Methods: We undertook three randomised crossover studies in 19 patients aged 5-18 years with type 1 diabetes of duration 6.4 years (SD 4.0). We compared standard continuous subcutaneous insulin infusion and closed-loop delivery (n=13; APCam01); closed-loop delivery after rapidly and slowly absorbed meals (n=7; APCam02); and closed-loop delivery and standard treatment after exercise (n=10; APCam03). Allocation was by computer-generated random code. Participants were masked to plasma and sensor glucose. In APCam01, investigators were masked to plasma glucose. During closed-loop nights, glucose measurements were fed every 15 min into a control algorithm calculating rate of insulin infusion, and a nurse adjusted the insulin pump. During control nights, patients' standard pump settings were applied. Primary outcomes were time for which plasma glucose concentration was 3.91-8.00 mmol/L or 3.90 mmol/L or lower. Analysis was per protocol. This trial is registered, number ISRCTN18155883.
Findings: 17 patients were studied for 33 closed-loop and 21 continuous infusion nights. Primary outcomes did not differ significantly between treatment groups in APCam01 (12 analysed; target range, median 52% [IQR 43-83] closed loop vs 39% [15-51] standard treatment, p=0.06; <or=3.90 mmol/L, 1% [0-7] vs 2% [0-41], p=0.13), APCam02 (six analysed; target range, rapidly 53% [48-57] vs slowly absorbed meal 55% [37-64], p=0.97; <or=3.90 mmol/L, 0% [0-4] vs 0% [0-0], p=0.16]), and APCam03 (nine analysed; target range 78% [60-92] closed loop vs 43% [25-65] control, p=0.0245, not significant at corrected level; <or=3.90 mmol/L, 10% [2-15] vs 6% [0-44], p=0.27). A secondary analysis of pooled data documented increased time in the target range (60% [51-88] vs 40% [18-61]; p=0.0022) and reduced time for which glucose concentrations were 3.90 mmol/L or lower (2.1% (0.0-10.0) vs 4.1% (0.0-42.0); p=0.0304). No events with plasma glucose concentration lower than 3.0 mmol/L were recorded during closed-loop delivery, compared with nine events during standard treatment.

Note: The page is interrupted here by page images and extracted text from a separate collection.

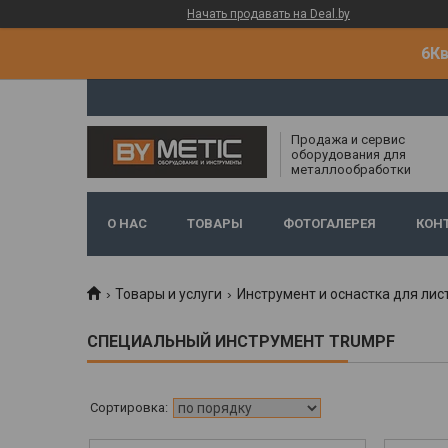
Начать продавать на Deal.by
6Кв
Продажа и сервис
оборудования для
металлообработки
О НАС
ТОВАРЫ
ФОТОГАЛЕРЕЯ
КОН
Товары и услуги
Инструмент и оснастка для лис
СПЕЦИАЛЬНЫЙ ИНСТРУМЕНТ TRUMPF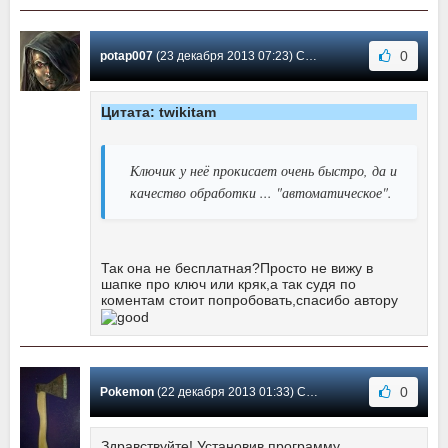
0
potap007
(23 декабря 2013 07:23) Сообщение #159
Цитата: twikitam
Ключик у неё прокисает очень быстро, да и
качество обработки ... "автоматическое".
Так она не бесплатная?Просто не вижу в
шапке про ключ или кряк,а так судя по
коментам стоит попробовать,спасибо автору
0
Pokemon
(22 декабря 2013 01:33) Сообщение #158
Здравствуйте! Установив программу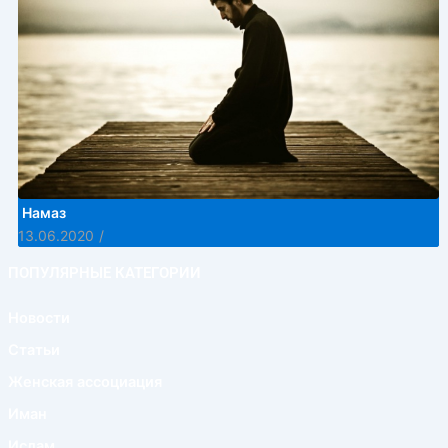
Намаз
13.06.2020
/
ПОПУЛЯРНЫЕ КАТЕГОРИИ
Новости
Статьи
Женская ассоциация
Иман
Ислам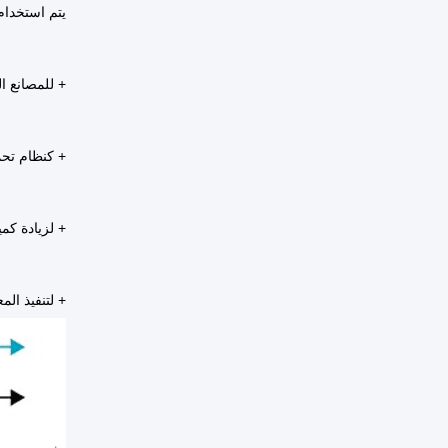
يتم استخدام الحلول القا
+ للمصانع الجد
+ كنظام تحمي
+ لزيادة كمية البك
+ لتنفيذ الم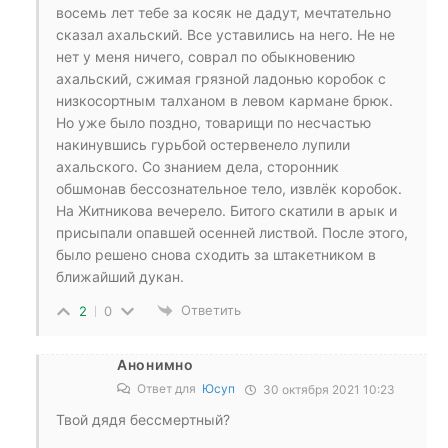
восемь лет тебе за косяк не дадут, мечтательно
сказал ахальский. Все уставились на него. Не не
нет у меня ничего, соврал по обыкновению
ахальский, сжимая грязной ладонью коробок с
низкосортным талханом в левом кармане брюк.
Но уже было поздно, товарищи по несчастью
накинувшись гурьбой остервенело лупили
ахальского. Со знанием дела, сторонник
обшмонав бессознательное тело, извлёк коробок.
На Житникова вечерело. Битого скатили в арык и
присыпали опавшей осенней листвой. После этого,
было решено снова сходить за штакетником в
ближайший дукан.
Ответить
2
0
Анонимно
Ответ для
Юсуп
30 октября 2021 10:23
Твой дядя бессмертный?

Interpretation: Closed-loop systems could reduce risk of nocturnal hypoglycaemia in children and adolescents with type 1 diabetes.
Funding: Juvenile Diabetes Research Foundation; European Foundation for Study of Diabetes; Medical Research Council Centre for Obesity and Related Metabolic Diseases; National Institute for Health Research Cambridge Biomedical Research Centre.